Fig. 4. Oocyte-inherited H3K27me3 domains are absent in E6.5 ExE.

(A) Average enrichment of H3K27me3 [log₂(maternal/paternal)] at the maternal H3K27me3 domains in morulae, WT ExE, and DNMT3A/3B DKO ExE. Maternal H3K27me3 domains previously identified in BDF1 × PWK IVF morula embryos (n = 4134) (31) were used to generate the plot. Note that the genetic background of the morula sample is the same as the ExE samples. For both WT and DNMT3A/3B DKO, two H3K27me3 CUT&RUN replicates were pooled for the analyses. For the DKO group, embryos #1 and #5 (Fig. 3B) were used for H3K27me3 CUT&RUN experiments separately and pooled for analysis. (B to D) Genome browser views of allelic H3K27me3 enrichment at Gab1, Platr20, Slc38a4, Smoc1, Phf17, and Sfmbt2 loci. The arrows in (C) points to the maternal allele–biased H3K27me3 peaks that are observed in WT but not in the DNMT3A/3B DKO ExE.

Fig. 5. Oocyte H3K27me3 regulates allelic H3K4me3 in preimplantation embryos.

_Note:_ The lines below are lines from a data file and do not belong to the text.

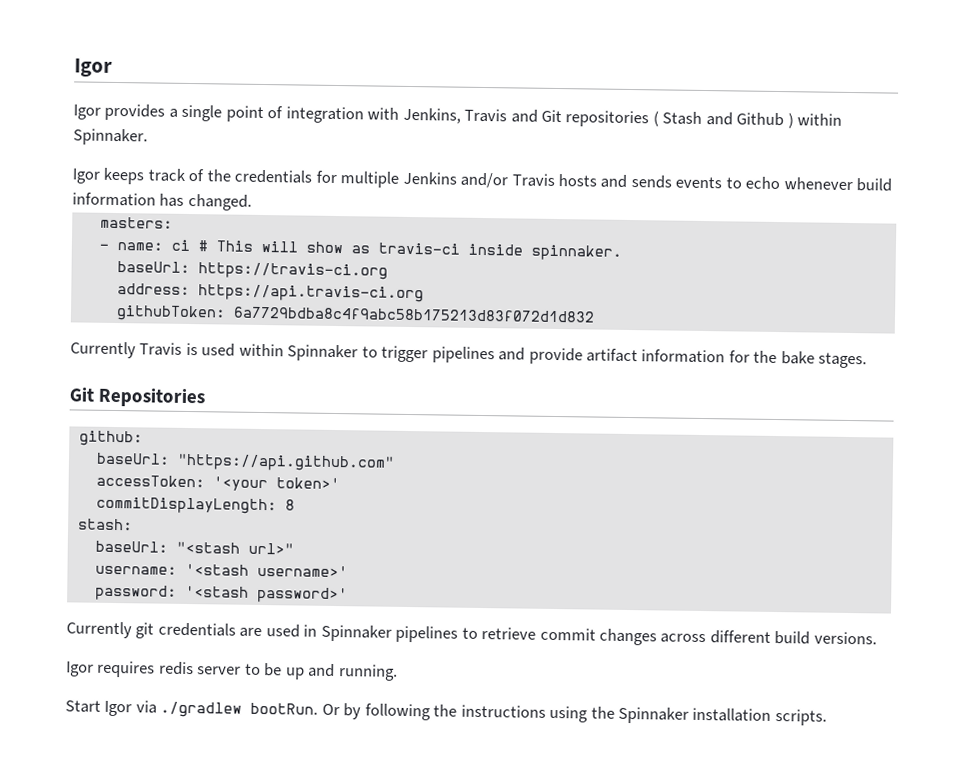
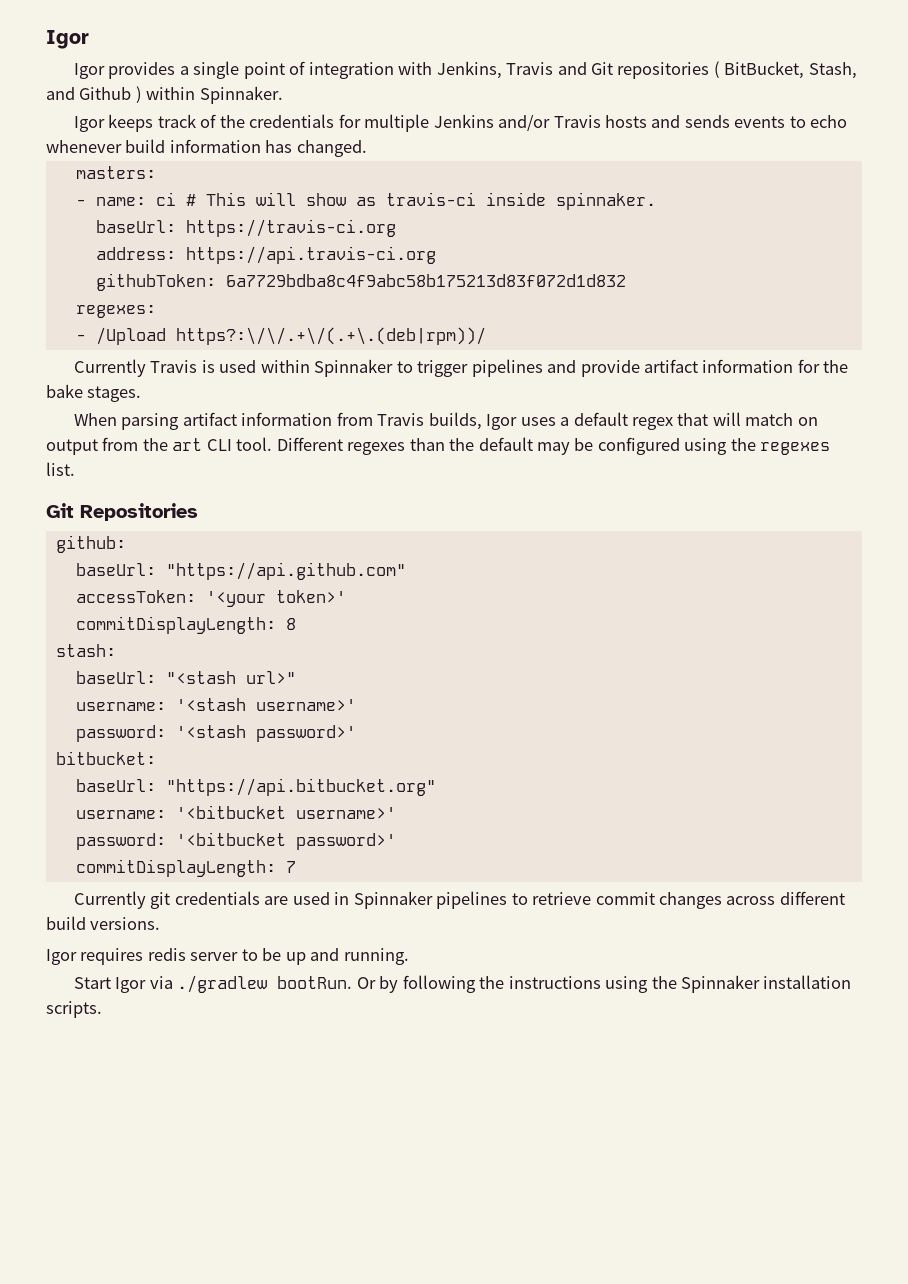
[662,111,703,125] Stash -> [724,61,857,79] BitBucket, Stash,
(595, 314) none -> [75,305,156,318] [75,327,486,345] // regexes: // - /Upload https?:\/\/.+\/(.+\.(deb|rpm))/
(868, 360) none -> [74,412,818,430] [46,437,831,455] [46,462,75,476] // When parsing artifact information from Travis builds, Igor uses a default regex that will match on output from the art CLI tool. Different regexes than the default may be configured using the regexes list.
(348, 595) none -> [55,751,156,765] [75,778,436,796] [75,805,396,819] [75,832,396,850] [75,859,296,877] // bitbucket: // baseUrl: "https://api.bitbucket.org" // username: '<bitbucket username>' // password: '<bitbucket password>' // commitDisplayLength: 7

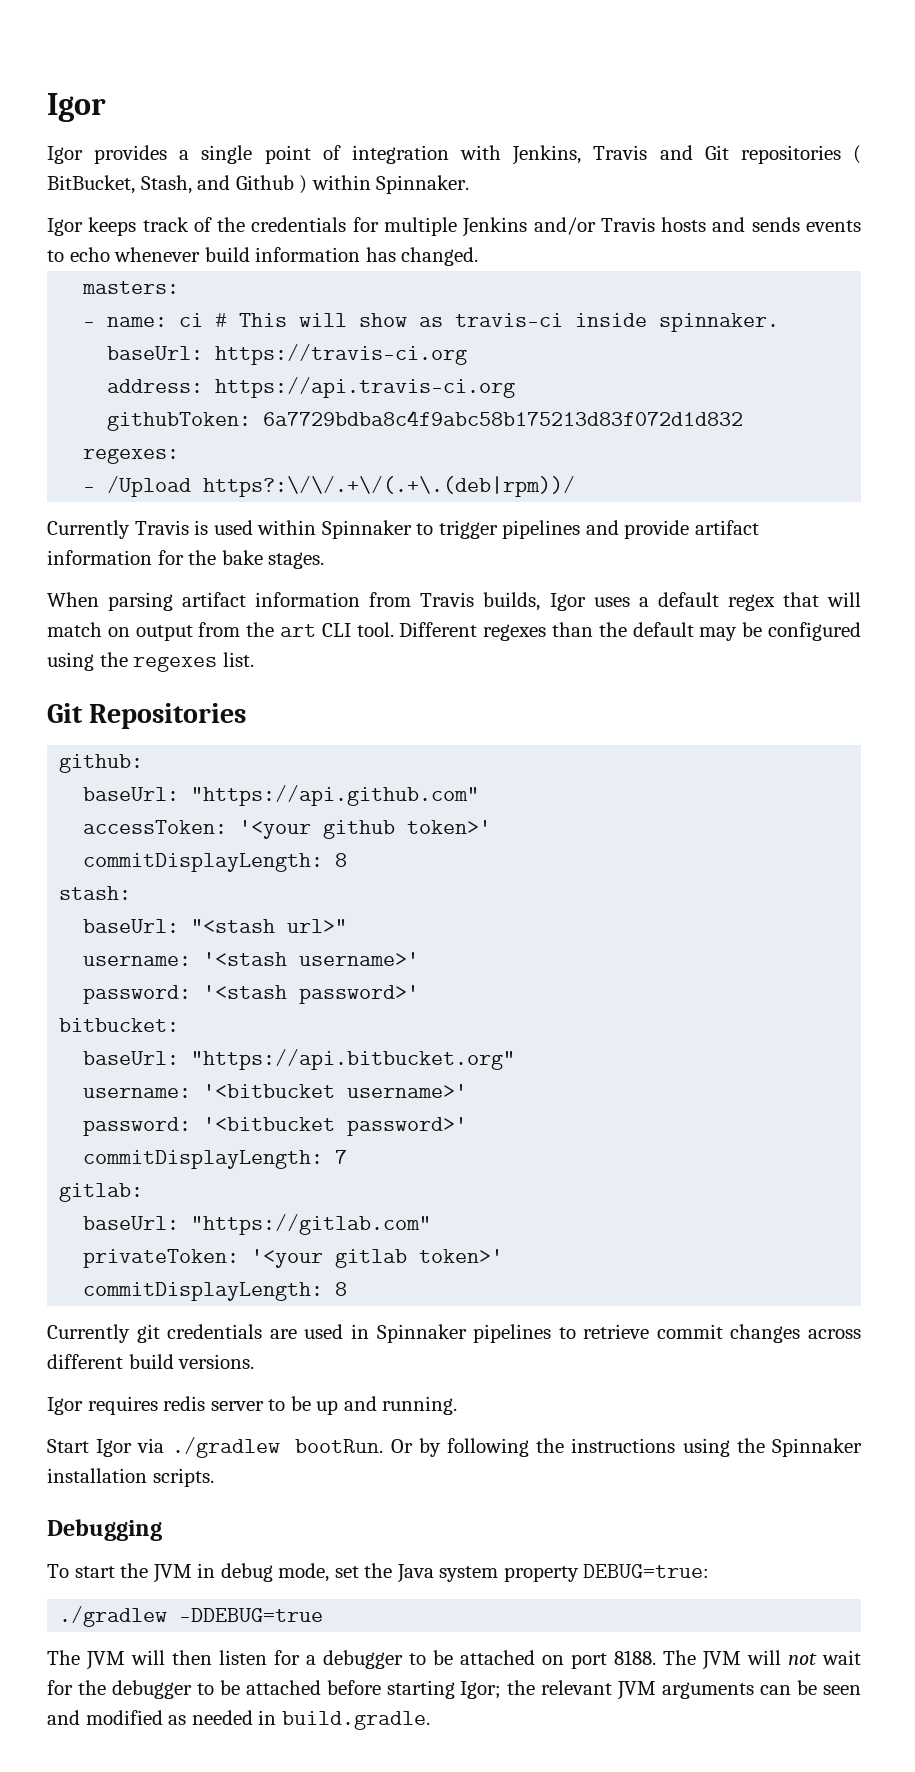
(266, 599) none -> [323,820,396,839] github
(296, 867) none -> [59,1183,144,1202] [83,1214,432,1235] [83,1249,504,1268] [83,1282,348,1301] // gitlab: // baseUrl: "https://gitlab.com" // privateToken: '<your gitlab token>' // commitDisplayLength: 8
(102, 1009) none -> [47,1519,162,1541] [47,1563,710,1583] [59,1606,324,1627] [47,1650,861,1670] [47,1680,861,1700] [47,1710,430,1730] // Debugging // To start the JVM in debug mode, set the Java system property DEBUG=true: // ./gradlew -DDEBUG=true // The JVM will then listen for a debugger to be attached on port 8188. The JVM will not wait for the debugger to be attached before starting Igor; the relevant JVM arguments can be seen and modified as needed in build.gradle.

(A) Genome browser views of DNA methylation and allelic H3K4me3 enrichment in EED CTR and matKO morulae and TE of blastocyst embryos. The shaded areas indicate the somatic DMRs. Morulae were collected at ~78 hpf, and TE samples were dissected from ~120 hpf blastocysts. (B) Genome browser views of allelic H3K4me3 levels at Gab1, Phf17, Platr20, and Smoc1 loci in each stage of preimplantation embryos. The H3K4me3 ChIP-seq data were obtained from a previous publication (24). (C) Heat map showing the allelic enrichment of promoter H3K4me3 peaks. Only noncanonical imprinting loci with sufficient (>50) SNP-containing reads of the associated promoter H3K4me3 peaks are shown. “+”: locus establishes somatic DMR in ExE or overlap with CGI; “−”: locus has no somatic DMR in ExE or does not overlap with CGI. (D) Genome browser views of DNA methylation and allelic H3K4me3 levels at G730013B05Rik, Tle3, and Grik3.

Fig. 6. Model illustrating that maintenance of maternal H3K27me3–dependent imprinting requires somatic DMR establishment in postimplantation embryos.